USC Is So Sick

Bonjour my good friends! I went down to LA to check out the USC, which is probably the #1 stunner school. And of course the Redlands, to post with the Emmett Train. You know what's fucked up? When I was flying back I fell asleep, and woke up with my mouth open, drool everywhere. It was fucking gloriously attractive and I bet the guy that sat next to me thought I was beautiful. Oh and by the way LA was hot as fuck I was a polar bear and hated it.

 

Popeye's- Ain't nothing wrong with that. You always hear about this fried chicken place in rap songs so I've always wanted to go. Jake, Stricker and I went a couple months ago. I ate four pieces, and wanted to die. It's great.

Here is Tommy Trojan! What an elegant mascot. You know what else is fucked up? I called D. Ellison to corner, and didn't get a call back.

This is Ted's apartment building at USC. The courtyard looks like a mofoin' jail.

No trip to LA is complete without going to Beverly Hills. This was on Rodeo Drive. Not only was this asshole driving a Bentley, but he had to be even more ostentatious and get yellow seats. Guess who Ted and I saw in BV? The Fonz! Ay!!!

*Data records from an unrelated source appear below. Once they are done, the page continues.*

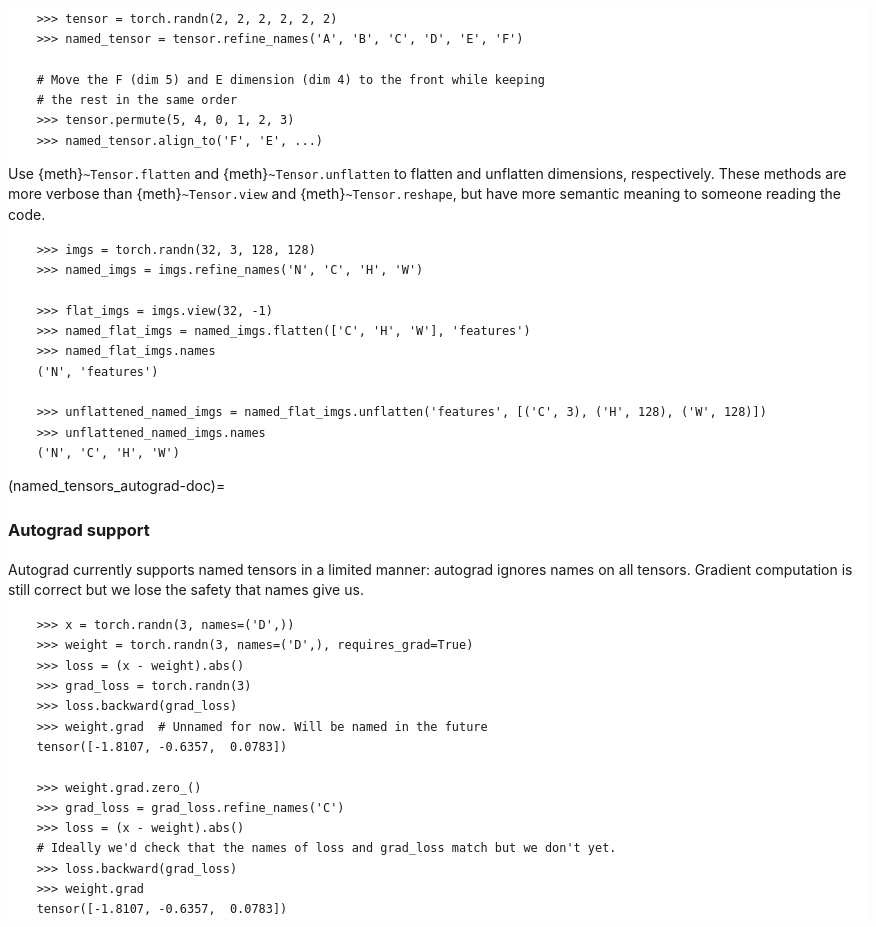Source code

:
 ```
    >>> tensor = torch.randn(2, 2, 2, 2, 2, 2)
    >>> named_tensor = tensor.refine_names('A', 'B', 'C', 'D', 'E', 'F')

    # Move the F (dim 5) and E dimension (dim 4) to the front while keeping
    # the rest in the same order
    >>> tensor.permute(5, 4, 0, 1, 2, 3)
    >>> named_tensor.align_to('F', 'E', ...)
```

Use {meth}`~Tensor.flatten` and {meth}`~Tensor.unflatten` to flatten and unflatten
dimensions, respectively. These methods are more verbose than {meth}`~Tensor.view`
and {meth}`~Tensor.reshape`, but have more semantic meaning to someone reading the code.


```
    >>> imgs = torch.randn(32, 3, 128, 128)
    >>> named_imgs = imgs.refine_names('N', 'C', 'H', 'W')

    >>> flat_imgs = imgs.view(32, -1)
    >>> named_flat_imgs = named_imgs.flatten(['C', 'H', 'W'], 'features')
    >>> named_flat_imgs.names
    ('N', 'features')

    >>> unflattened_named_imgs = named_flat_imgs.unflatten('features', [('C', 3), ('H', 128), ('W', 128)])
    >>> unflattened_named_imgs.names
    ('N', 'C', 'H', 'W')
```

(named_tensors_autograd-doc)=
### Autograd support

Autograd currently supports named tensors in a limited manner: autograd ignores
names on all tensors. Gradient computation is still correct but we lose the
safety that names give us.

```
    >>> x = torch.randn(3, names=('D',))
    >>> weight = torch.randn(3, names=('D',), requires_grad=True)
    >>> loss = (x - weight).abs()
    >>> grad_loss = torch.randn(3)
    >>> loss.backward(grad_loss)
    >>> weight.grad  # Unnamed for now. Will be named in the future
    tensor([-1.8107, -0.6357,  0.0783])

    >>> weight.grad.zero_()
    >>> grad_loss = grad_loss.refine_names('C')
    >>> loss = (x - weight).abs()
    # Ideally we'd check that the names of loss and grad_loss match but we don't yet.
    >>> loss.backward(grad_loss)
    >>> weight.grad
    tensor([-1.8107, -0.6357,  0.0783])
```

This is Nick's room at USC. I love the 60's vintage furniture.

And his roommate is a weirdo and has all these military propaganda posters all over the apartment.

I love LA traffic. This was at 1pm on a Saturday.

We're cruisin' in the convertible with this sexy bitch driving us.

Uh oh.

What is this thing? A seagull dropped it on a car. It looks like a duckling that hadn't hatched yet. It was really gross, but I had to touch it. It was soft to the touch, with a little greasiness to it. The bottom portion felt like a bone. Fuck y'all, you swear I would touch that shit. Speaking of hygiene, let me tell you something fun. See, since I use antibacterial soap all the time, some bacteria must have become resistant to it and they live and breed on my hands. But my trick is once in a while I pour rubbing alcohol on my hands to kill those bastards. I am the greatest man alive.

"A car?!!" you say! "I wanna see a picture of this automobile!"

People like ducks. And I'm a person, so I like ducks.

The famous muscle beach at Venice. However no fuckers were working out.

Look! It's fools playing the basketball. Straight outta White Men Can't Jump.

The street performers at Venice are an interesting bunch.

Well asshole the first thing I would ask you is why can't you spell "wizard" right?

A guy made this dragon out of sand.

Have you ever seen these guys? They paint intricate pictures with spray paint.

He walks on glass, but it wasn't very impressive because he was walking so slow. The girl on him said she weighed 140 and the guy was like bullshit. People think it's funny when someone calls them out on their lies.

This guy must get so hot.

These weird dancers were horrible. Why would I want to go into a store like that? And who would wear something like that???

This guy was sick as fuck. He was extremely funky.

This couple have been married for 15 years. Apparently last week when Nick came the 70 year old lady was wearing a G string. I wanted to see it, real bad. How good of a picture of me is that? I'm very impressed with myself.

Redlands. The kid on the right is Adam; he's sick as fuck. Earlier in the year he stole a half-empty keg from a frat and got caught by campus po-lice. And then the school newspaper did an article on him, calling him an inspiration. His shorts he's wearing are his mom's. Great.

When you're with your homies you gotta sho-gun. Bob is fast at the sho-gun. Very fast. Very impressive.

Hey look! It's EMac! My neighbor! I don't remember when I took this picture or who the other two girls are. Who are they EMac?

Apparently I was calling this girl the hot German girl all night. But she's from Utah...

Look at that fucking mug.

In the morning I found out that Adam and I had a 30 minute conversation talking about how sexy Drew is. What do you think?

Here's Wilson.

And Sam. I really don't remember this either.

I felt like such an asshole when I woke up. I passed out on Emmett's bed and he had to sleep in one of those chairs. I gotta stop getting so blackout drunk.